Removing duplicates from a list in C# is a common task, especially when working with large datasets. C# provides multiple ways to achieve this efficiently, leveraging built-in collections and LINQ.
Using HashSet (Fastest for Unique Elements)
A HashSet<T>
automatically removes duplicates since it only stores unique values. This is one of the fastest methods:
List<int> numbers = new List<int> { 1, 2, 2, 3, 4, 4, 5 };
numbers = new HashSet<int>(numbers).ToList();
Console.WriteLine(string.Join(", ", numbers)); // Output: 1, 2, 3, 4, 5
Using LINQ Distinct (Concise and Readable)
LINQ’s Distinct()
method provides an elegant way to remove duplicates:
List<int> numbers = new List<int> { 1, 2, 2, 3, 4, 4, 5 };
numbers = numbers.Distinct().ToList();
Console.WriteLine(string.Join(", ", numbers)); // Output: 1, 2, 3, 4, 5
Removing Duplicates by Custom Property (For Complex Objects)
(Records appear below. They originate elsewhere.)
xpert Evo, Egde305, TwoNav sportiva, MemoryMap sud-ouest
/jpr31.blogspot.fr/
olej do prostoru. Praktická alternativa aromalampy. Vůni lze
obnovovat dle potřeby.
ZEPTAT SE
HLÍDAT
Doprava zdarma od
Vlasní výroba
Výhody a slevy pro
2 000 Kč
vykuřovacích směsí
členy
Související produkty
When working with objects, DistinctBy()
from .NET 6+
simplifies duplicate removal based on a property:
using System.Linq;
using System.Collections.Generic;
class Person
{
public string Name { get; set; }
public int Age { get; set; }
}
List<Person> people = new List<Person>
{
new Person { Name = "Alice", Age = 30 },
new Person { Name = "Bob", Age = 25 },
new Person { Name = "Alice", Age = 30 }
};
people = people.DistinctBy(p => p.Name).ToList();
Console.WriteLine(string.Join(", ", people.Select(p => p.Name))); // Output: Alice, Bob
For earlier .NET versions, use GroupBy()
:
people = people.GroupBy(p => p.Name).Select(g => g.First()).ToList();
HashSet<T>
is the fastest but only works for simple types.
Distinct()
is easy to use but slower than HashSet<T>
for large lists.
DistinctBy()
(or GroupBy()
) is useful for complex objects but may have performance trade-offs.
Conclusion
Choosing the best approach depends on the data type and use case. HashSet<T>
is ideal for primitive types, Distinct()
is simple and readable, and DistinctBy()
(or GroupBy()
) is effective for objects.